I don’t know what I’m going to do in the future but it looks increasingly likely that I will just end up moving to Denton. The advantage to that is that it’s where Amy lives. It’s also a pretty cool town in its own right. (For example, I found out last night that Denton was the only county in the whole US that voted for Bernie Sanders. I think I would fit in well there.)
I talked to Dylan last night about what he thought of me moving to either the Pacific Northwest or Mexico and the look on his face when I asked that made me want to cry. I felt like such an asshole for even bringing it up and I immediately wished I could take back those words.

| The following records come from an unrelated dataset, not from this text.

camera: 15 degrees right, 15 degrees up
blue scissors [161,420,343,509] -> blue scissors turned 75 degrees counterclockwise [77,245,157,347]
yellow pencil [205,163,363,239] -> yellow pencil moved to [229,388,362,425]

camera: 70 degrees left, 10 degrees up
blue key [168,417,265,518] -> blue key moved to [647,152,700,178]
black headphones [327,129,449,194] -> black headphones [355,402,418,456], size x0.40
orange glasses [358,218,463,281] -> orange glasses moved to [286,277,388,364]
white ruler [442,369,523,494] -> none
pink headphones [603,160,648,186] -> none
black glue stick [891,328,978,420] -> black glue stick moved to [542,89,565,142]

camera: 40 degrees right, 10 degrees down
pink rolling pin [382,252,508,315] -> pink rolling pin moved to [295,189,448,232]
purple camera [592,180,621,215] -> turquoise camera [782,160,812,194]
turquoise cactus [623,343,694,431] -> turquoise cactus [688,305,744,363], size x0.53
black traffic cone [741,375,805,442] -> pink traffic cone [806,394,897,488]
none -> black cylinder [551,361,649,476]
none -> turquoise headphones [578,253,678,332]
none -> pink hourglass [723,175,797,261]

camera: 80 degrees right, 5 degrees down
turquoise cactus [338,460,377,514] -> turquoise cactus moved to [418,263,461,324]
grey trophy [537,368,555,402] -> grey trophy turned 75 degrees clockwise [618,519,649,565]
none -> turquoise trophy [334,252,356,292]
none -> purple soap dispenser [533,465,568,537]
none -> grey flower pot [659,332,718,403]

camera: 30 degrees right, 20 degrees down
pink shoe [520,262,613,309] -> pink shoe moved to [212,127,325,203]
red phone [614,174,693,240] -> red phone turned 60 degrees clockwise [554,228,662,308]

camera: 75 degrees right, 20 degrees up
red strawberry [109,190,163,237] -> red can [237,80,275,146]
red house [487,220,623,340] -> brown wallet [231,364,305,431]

He said that Texas is his home and he’s not going to leave it. The idea of starting over where he doesn’t know anyone is the worst thing he can imagine at this point in his life.
How could I not realize that would be the worst thing possible for him? He didn’t ask me that; I’m asking it of myself. Especially right now, as he just lost his dad and is feeling lost about his life in general.
I swear, sometimes I’m just talking out of my ass. I talked earlier about it with Chloe and it didn’t upset her at all. Like me, she gets itchy feet sometimes and sees all the reasons to want to leave Texas, maybe even the country.
But such discussions aren’t casual to Dyl; they’re terrifying.
I really, really need to be more mindful of him going forward. He’s dealing with a lot right now and the last thing he needs is to feel like I’m not a stable home base for him.